PAY CUTS on public servants earning less than €100,000 per year should be reversed, Sinn Féin TD Aengus Ó Snodaigh said in the Dáil on Tuesday evening on a Private Members’ Motion on the pay levels of senior civil servants.
The reversal of pay cuts to high-paid senior civil servants just before Christmas has rubbed salt in the wounds of public sector workers on lower salaries, Ó Snodaigh said.
“As was pointed out at the time the Budget was introduced, the cuts in income for some people in the public service, including some people working in the environs of Leinster House, meant that they were being placed in a situation where they were eligible to apply for Family Income Supplement.
“That is surely a ludicrous situation whereby the state cuts someone’s income ostensibly to save taxpayers’ money and then finds itself in a situation in which part of those savings are returned to that person via social welfare payments, which apart from the actual monetary value to the recipient also entails administrative costs!”
The Dublin TD said “the very same skewed logic” is evident in the minimum wage and other low-wage sectors, where the state is basically subsidising low-wage employers through Family Income Supplement because it is aware that it is virtually impossible for any person with children to live other than hand-to-mouth on €346 per week given the high cost of accommodation and other necessities.

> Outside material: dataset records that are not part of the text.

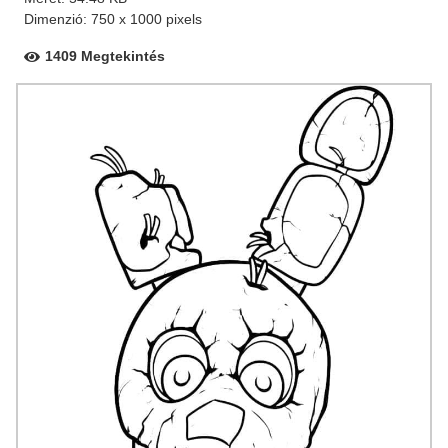
Dimenzió: 750 x 1000 pixels
1409 Megtekintés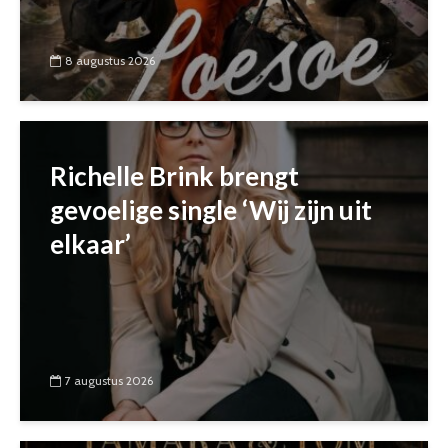
8 augustus 2026
Richelle Brink brengt
gevoelige single ‘Wij zijn uit
elkaar’
7 augustus 2026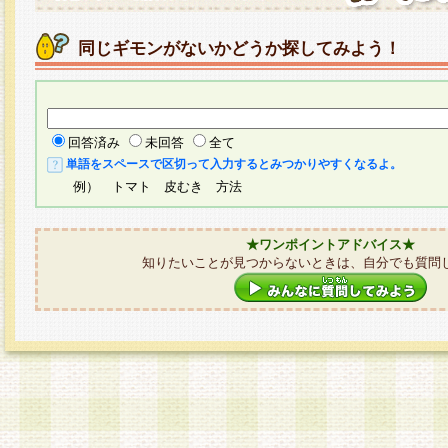
同じギモンがないかどうか探してみよう！
回答済み
未回答
全て
単語をスペースで区切って入力するとみつかりやすくなるよ。
例） トマト 皮むき 方法
★ワンポイントアドバイス★
知りたいことが見つからないときは、自分でも質問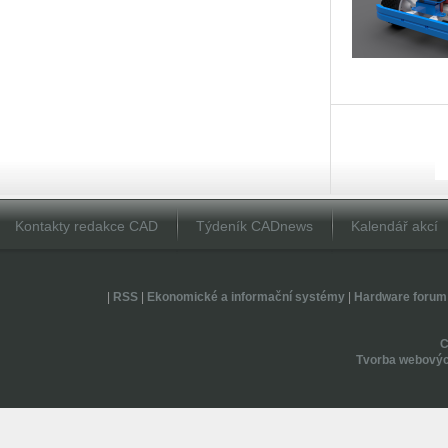
Kontakty redakce CAD
Týdeník CADnews
Kalendář akcí
|
RSS
|
Ekonomické a informační systémy
|
Hardware forum
Tvorba webovýc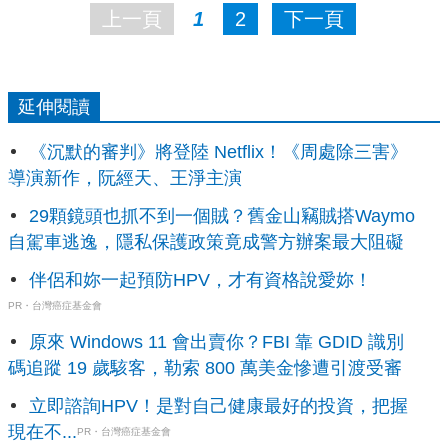
上一頁
1
2
下一頁
延伸閱讀
《沉默的審判》將登陸 Netflix！《周處除三害》
導演新作，阮經天、王淨主演
29顆鏡頭也抓不到一個賊？舊金山竊賊搭Waymo
自駕車逃逸，隱私保護政策竟成警方辦案最大阻礙
伴侶和妳一起預防HPV，才有資格說愛妳！
PR・台灣癌症基金會
原來 Windows 11 會出賣你？FBI 靠 GDID 識別
碼追蹤 19 歲駭客，勒索 800 萬美金慘遭引渡受審
立即諮詢HPV！是對自己健康最好的投資，把握
現在不...
PR・台灣癌症基金會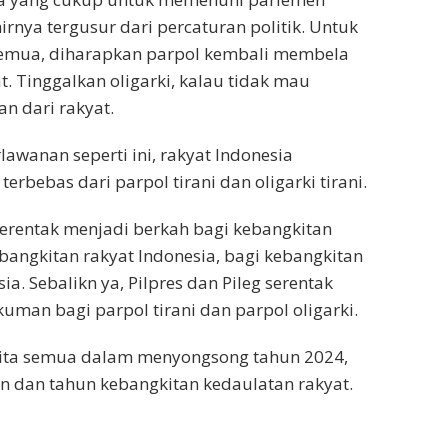
irnya tergusur dari percaturan politik. Untuk
semua, diharapkan parpol kembali membela
t. Tinggalkan oligarki, kalau tidak mau
 dari rakyat.
awanan seperti ini, rakyat Indonesia
erbebas dari parpol tirani dan oligarki tirani.
 serentak menjadi berkah bagi kebangkitan
ebangkitan rakyat Indonesia, bagi kebangkitan
a. Sebalikn ya, Pilpres dan Pileg serentak
uman bagi parpol tirani dan parpol oligarki.
ita semua dalam menyongsong tahun 2024,
 dan tahun kebangkitan kedaulatan rakyat.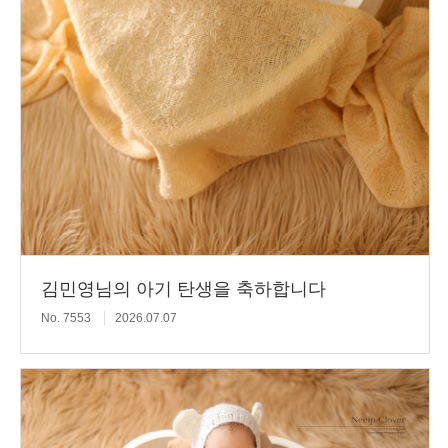
김민영님의 아기 탄생을 축하합니다
No. 7553
2026.07.07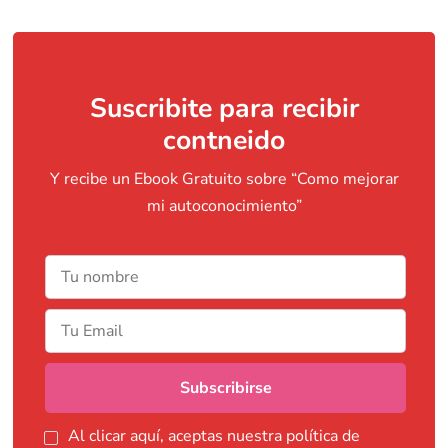
Suscribite para recibir
contneido
Y recibe un Ebook Gratuito sobre “Como mejorar
mi autoconocimiento”
Al clicar aquí, aceptas nuestra política de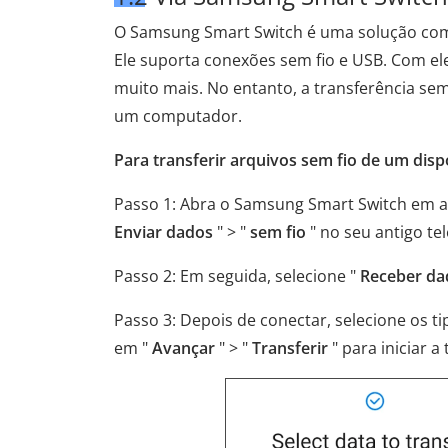
O Samsung Smart Switch é uma solução co
Ele suporta conexões sem fio e USB. Com el
muito mais. No entanto, a transferência sem
um computador.
Para transferir arquivos sem fio de um dis
Passo 1: Abra o Samsung Smart Switch em a
Enviar dados
" > "
sem fio
" no seu antigo te
Passo 2: Em seguida, selecione "
Receber da
Passo 3: Depois de conectar, selecione os t
em "
Avançar
" > "
Transferir
" para iniciar a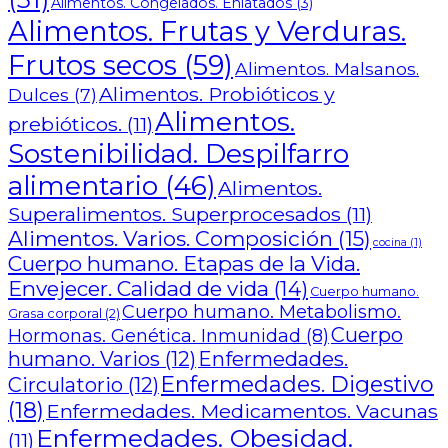
Alimentos. Congelados. Enlatados
(3)
Alimentos. Frutas y Verduras.
Frutos secos
(59)
Alimentos. Malsanos.
Alimentos. Probióticos y
Dulces
(7)
Alimentos.
prebióticos.
(11)
Sostenibilidad. Despilfarro
alimentario
(46)
Alimentos.
Superalimentos. Superprocesados
(11)
Alimentos. Varios. Composición
(15)
cocina
(1)
Cuerpo humano. Etapas de la Vida.
Envejecer. Calidad de vida
(14)
Cuerpo humano.
Cuerpo humano. Metabolismo.
Grasa corporal
(2)
Cuerpo
Hormonas. Genética. Inmunidad
(8)
humano. Varios
(12)
Enfermedades.
Enfermedades. Digestivo
Circulatorio
(12)
(18)
Enfermedades. Medicamentos. Vacunas
Enfermedades. Obesidad.
(11)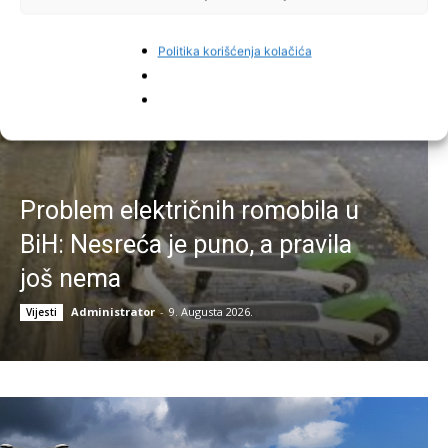
Najnovije vijesti
Politika korišćenja kolačića
Problem električnih romobila u
BiH: Nesreća je puno, a pravila
još nema
Administrator
-
9. Augusta 2026.
Vijesti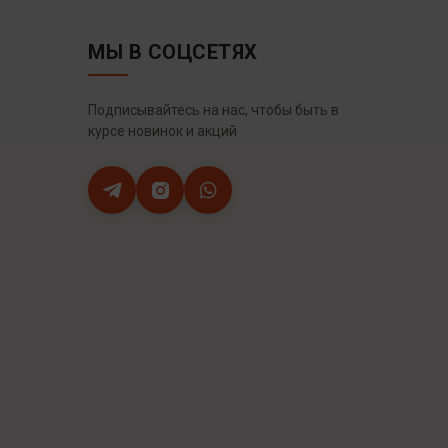
МЫ В СОЦСЕТЯХ
Подписывайтесь на нас, чтобы быть в
курсе новинок и акций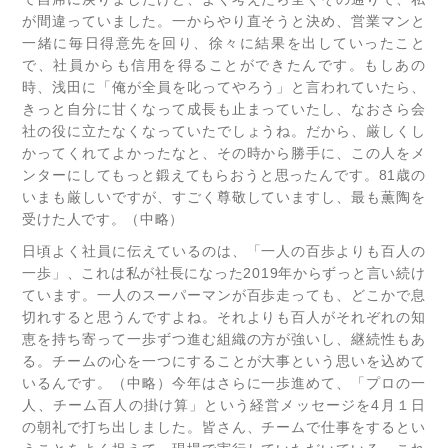
が間違っていました。一からやり直そうと決め、営業マンと
一緒に毎日得意先を回り、徐々に結果を出していったこと
で、社員からも信用を得ることができたんです。もしあの
時、浅田に「俺が全員を叱ってやろう」と言われていたら、
きっと自分に甘くなって成長も止まっていたし、なおさら会
社の役に立たなくなっていたでしょうね。だから、厳しくし
かってくれてよかったなと、その時から勝手に、この人をメ
ンターにしてもっと鍛えてもらおうと思ったんです。81歳の
いまも厳しいですが、すごく尊敬していますし、最も薫陶を
受けた人です。（中略）
日頃よく社員に伝えているのは、「一人の百歩よりも百人の
一歩」、これは私が社長になった2019年からずっと言い続け
ています。一人のスーパーマンが百歩走っても、どこかで息
切れすると思うんですよね。それよりも百人がそれぞれの知
恵を持ち寄って一歩ずつ進む組織の方が強いし、継続性もあ
る。チームの心を一つにすることが大事という思いを込めて
いるんです。（中略）今年はさらに一歩進めて、「プロの一
人、チーム百人の掛け算」という経営メッセージを4月１日
の朝礼で打ち出しました。皆さん、チームで仕事をするとい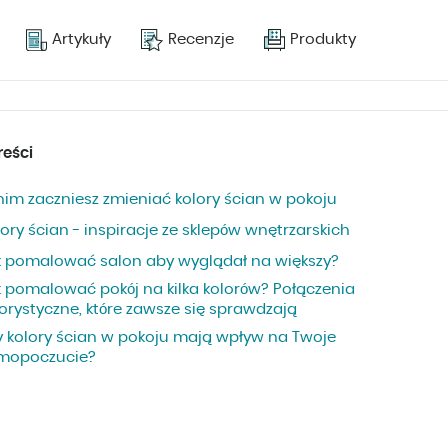
Artykuły
Recenzje
Produkty
reści
nim zaczniesz zmieniać kolory ścian w pokoju
ory ścian - inspiracje ze sklepów wnętrzarskich
k pomalować salon aby wyglądał na większy?
k pomalować pokój na kilka kolorów? Połączenia
orystyczne, które zawsze się sprawdzają
y kolory ścian w pokoju mają wpływ na Twoje
mopoczucie?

“Many of these, of course, have to be rented or purchased from the brothers and sisters and sons and daughters of the same people who think that earning €8.65 per hour for serving meals or drinks that cost more than that represents a fair return.
“The politics of the situation are quite apparent then. Once the Government had, as they saw it, broken the public service unions on the pay cuts, they were now set to follow the rest of the right-wing agenda and go after the minimum wage, which is the object of the proposed amendments to the Industrial Relations Bill.
“There is a clear dividing line then between those who believe that those least responsible and least well able to afford to pay for the current crisis are made carry that burden, and those of us who resolutely oppose such an approach.”